The diagnostic performance of 13 potential methylation markers, CDKN2A, CDKN2B, TFF1, MGMT, MLH1, DAPK1, SCGB3A1, TFPI2, DACH1, SOX17, CHFR, CDH1, APC that have been reported in ESCC were also evaluated using the same approach in TCGA ESCC dataset (supplementary figure 5). We observed the highest AUC value (0.96 [95%CI: 0.91-0.98]) for DAPK1 methylation, which is comparable to the HOXL-score. The AUC values of CDKN2A and TFF1 were 0.85, which equaled HOXD1 but lower than HOXC10. These results suggested that the two genes and their combination showed great potential for ESCC detection.
The methylation patterns of HOXL subclass homeoboxes in pan-cancers
We observed extensive hypermethylation of HOXL subclass homeobox genes on ESCC and then investigated their methylation patterns on nine other cancer types, including STAD (n=393), COAD/READ (n=379), LIHC (n=374), PAAD (n=183), PRAD (n=495), BRCA (n=778), LUAD (n=456) and LUSC (n=364). Forty (83.33%) and eight genes (16.67%) were found hypermethylated on cancer and normal samples, respectively. HOXD10 showed the highest delta β between normal and tumor samples, with widespread hypermethylated on most cancer types, except for LIHC (Figure 6A). The similarity was observed for HOXD12, HOXD1, and HOXC5 (Supplementary table 9). GSX1 had the smallest standard error (sd) of β values on both cancer and normal samples, indicating its good uniformity across the ten cancer types (Figure 6B). Therefore, we further evaluated the potential utility of GSX1 methylation in detecting pan-cancers. Pan-cancer samples were randomly divided into training and testing sets by 1:1. AUC was 0.89 (95% CI: 0.87-0.91) for training set with a sensitivity and specificity of 84.1% and 85.4% at the optimal threshold of 0.88. For the testing set, the AUC was 0.88 (95% CI: 0.86-0.90), and the sensitivity and specificity were 84.2% and 82.7%, respectively (Figure 6C). In addition, HOXC10 showed the highest methylation levels on ESCC than other cancer types and normal samples (Figure 6D), suggesting that it could be used as a marker specifical for ESCC.

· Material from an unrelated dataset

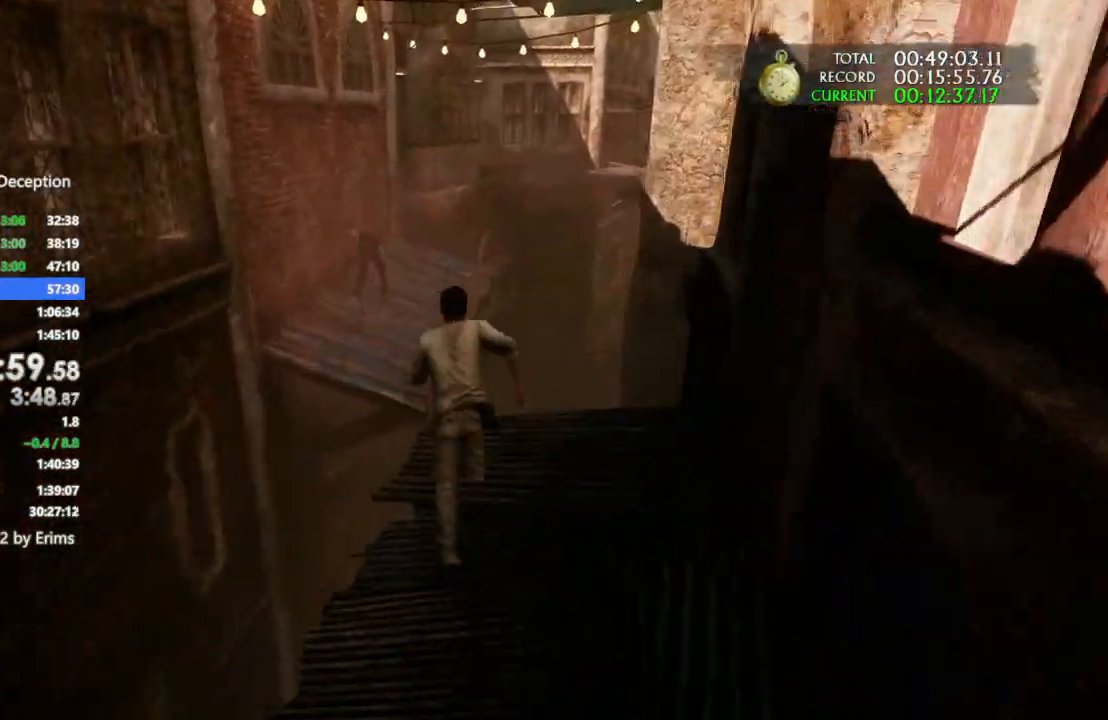
{"dt_ms": 500, "buttons": [], "left_stick": "center", "right_stick": "left", "events": [[200, "CROSS", "down"], [267, "CROSS", "up"], [333, "CROSS", "down"], [433, "CROSS", "up"], [500, "left_stick", "center"], [500, "right_stick", "left"]]}
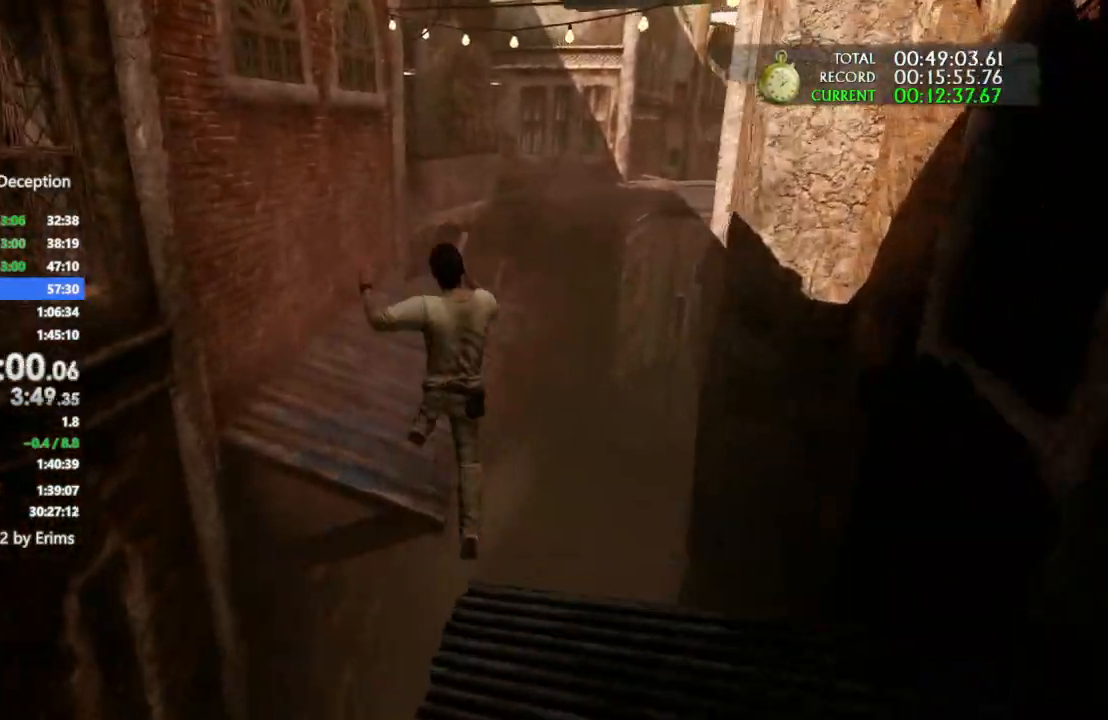
{"dt_ms": 500, "buttons": [], "left_stick": "up", "right_stick": "center", "events": [[100, "left_stick", "up"], [167, "right_stick", "center"]]}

Validation of the methylation status of HOXD1 and GSX1 by sequencing
Among all collected samples, amplification products of HOXD1 were obtained from 4 normal samples, 19 ESCC tissues and 19 blood samples. For GSX1, products were obtained from 14 normal samples, 19 cancerous tissues and 19 blood samples. The results of Sanger sequencing indicated that methylation events of the target regions on both genes occurred more frequently on ESCC samples (Table 4). For all CpG sites, the methylation frequency on ESCC samples was significantly higher than that on normal samples (Supplementary table 10). Sanger sequencing was also conducted for 13 cfDNA samples collected from ESCC patients’ plasma. In the 13 cfDNA samples, we observed that 90.77% (118/130) of HOXD1 CpG sites were methylated, and 92.31% (108/117) of GSX1 CpG sites were methylated (Figure 7A&B, Table 4). The methylation ratios of cfDNA samples were a little lower than tissue samples (99.47% for HOXD1 and 99.42% for GSX1), which might be attributed to the low cfDNA amount in plasma resulting in failed detection. Besides, we observed lower methylation levels of HOXD1 than GSX1 on normal samples in TCGA dataset, which was also revealed by the sequencing results that fewer methylation events occurred on normal samples for HOXD1 than GSX1 (Figure 7A&B).
Discussions
Abnormal DNA methylation is the most common epigenetic variation in human diseases and has been observed in various cancer types, including esophageal cancer. Therefore, further investigations of DNA methylation will facilitate understanding its role in tumor formation and developing more effective methylation-based biomarkers for cancer early detection. This study identified more than 40,000 differentially methylated CpG sites between ESCC and paired normal samples using WGBS data. A sliding window method was adopted to determine the differentially methylated regions and differentially methylated genes involved in various biological processes. We further observed the frequent hypermethylation of HOXL subclass homeoboxes genes on ESCC, and the subsequent studies suggested their potential utility in discriminating ESCC and nine other cancer types from normal samples.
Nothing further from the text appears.